KTDA wants locally consumed tea exempted from tax
30 October 2013, 11:52
Nairobi - Kenya Tea Development Agency (KTDA) has urged both the national and County governments not to over tax the locally consumed tea.
KTDA chairman, Peter Kanyago, said all taxes of locally consumed tea should instead be exempted in order to encourage more Kenyans to consume tea.
He also called upon the government to give tea farmers subsidized fertilizers just like other farmers who grow food crops.
“I would also like the government to help KTDA look for more markets of our product even if it will mean government to government negotiations,” he added.
He also encouraged Kenyans to consume more tea since only 10 per cent of Kenyan tea is consumed locally while the rest 90 per cent is exported.

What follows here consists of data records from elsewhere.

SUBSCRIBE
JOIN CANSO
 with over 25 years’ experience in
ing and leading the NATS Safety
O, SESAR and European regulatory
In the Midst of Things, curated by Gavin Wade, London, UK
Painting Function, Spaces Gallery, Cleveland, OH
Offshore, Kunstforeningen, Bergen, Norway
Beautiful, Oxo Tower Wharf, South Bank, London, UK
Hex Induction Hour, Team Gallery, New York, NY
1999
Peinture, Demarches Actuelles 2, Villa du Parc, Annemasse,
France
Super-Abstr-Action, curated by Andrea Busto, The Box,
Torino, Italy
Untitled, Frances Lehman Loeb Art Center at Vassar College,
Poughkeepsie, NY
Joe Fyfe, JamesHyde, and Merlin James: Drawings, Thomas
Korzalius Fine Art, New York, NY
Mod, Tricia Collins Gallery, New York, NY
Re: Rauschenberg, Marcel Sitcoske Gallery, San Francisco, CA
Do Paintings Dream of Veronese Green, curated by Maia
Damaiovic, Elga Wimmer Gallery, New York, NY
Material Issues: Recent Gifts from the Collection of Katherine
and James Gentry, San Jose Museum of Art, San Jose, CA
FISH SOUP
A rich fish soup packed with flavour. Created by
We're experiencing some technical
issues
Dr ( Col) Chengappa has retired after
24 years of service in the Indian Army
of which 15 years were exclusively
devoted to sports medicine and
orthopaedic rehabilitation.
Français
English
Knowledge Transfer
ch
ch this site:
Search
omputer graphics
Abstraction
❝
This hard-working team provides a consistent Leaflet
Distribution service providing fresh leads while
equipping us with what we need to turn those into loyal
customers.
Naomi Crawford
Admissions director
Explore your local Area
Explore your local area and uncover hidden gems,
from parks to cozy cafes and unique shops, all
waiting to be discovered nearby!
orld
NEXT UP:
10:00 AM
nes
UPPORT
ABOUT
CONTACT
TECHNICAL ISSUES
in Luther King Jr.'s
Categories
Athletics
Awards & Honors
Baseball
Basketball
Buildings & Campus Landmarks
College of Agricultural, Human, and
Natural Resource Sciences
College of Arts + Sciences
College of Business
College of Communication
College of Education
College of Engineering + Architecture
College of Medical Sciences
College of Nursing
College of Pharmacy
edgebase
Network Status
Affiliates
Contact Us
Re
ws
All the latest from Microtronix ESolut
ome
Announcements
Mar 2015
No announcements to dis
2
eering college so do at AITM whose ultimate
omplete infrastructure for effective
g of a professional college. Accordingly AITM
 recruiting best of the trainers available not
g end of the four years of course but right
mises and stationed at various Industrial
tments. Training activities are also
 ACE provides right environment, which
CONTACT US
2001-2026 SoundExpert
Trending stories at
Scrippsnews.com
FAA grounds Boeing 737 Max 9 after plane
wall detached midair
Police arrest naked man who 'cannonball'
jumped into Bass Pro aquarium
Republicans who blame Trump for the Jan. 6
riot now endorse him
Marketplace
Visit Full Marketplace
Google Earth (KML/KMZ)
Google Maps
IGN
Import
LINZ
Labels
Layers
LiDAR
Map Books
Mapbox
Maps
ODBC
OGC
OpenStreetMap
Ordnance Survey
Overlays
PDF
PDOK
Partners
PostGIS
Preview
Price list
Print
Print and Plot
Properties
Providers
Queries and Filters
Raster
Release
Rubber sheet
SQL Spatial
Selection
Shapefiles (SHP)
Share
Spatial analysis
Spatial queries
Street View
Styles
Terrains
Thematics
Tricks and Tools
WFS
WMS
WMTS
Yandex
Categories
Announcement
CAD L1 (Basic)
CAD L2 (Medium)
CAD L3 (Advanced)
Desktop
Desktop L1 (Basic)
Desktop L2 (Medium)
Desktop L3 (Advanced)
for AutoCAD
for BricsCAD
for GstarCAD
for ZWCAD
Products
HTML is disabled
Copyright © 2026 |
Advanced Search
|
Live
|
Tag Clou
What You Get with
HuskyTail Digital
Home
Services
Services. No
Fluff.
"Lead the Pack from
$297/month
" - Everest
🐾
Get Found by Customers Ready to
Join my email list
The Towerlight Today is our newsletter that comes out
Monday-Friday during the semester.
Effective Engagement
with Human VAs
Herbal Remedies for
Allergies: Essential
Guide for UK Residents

Kanyago also adds that the KTDA is ready to work with the County government to ensure that farmers benefit through the value addition process.
At the same time, Kanyago has cautioned tea farmers against misusing the tea payments commonly known as tea bonuses which was released at the end of last week.
He said he was happy that many farmers have been educated on how to plan for their money.
Kanyago was speaking on Monday at zone IV offices in Othaya, Nyeri County, immediately after he was elected unopposed as a KTDA member.
He however said the sector is facing many challenges including the fluctuation of prices in the Mombasa auction.
Others challenges affecting the tea sector includes the high energy costs, labour cost and high cost of farm inputs like fertilizer.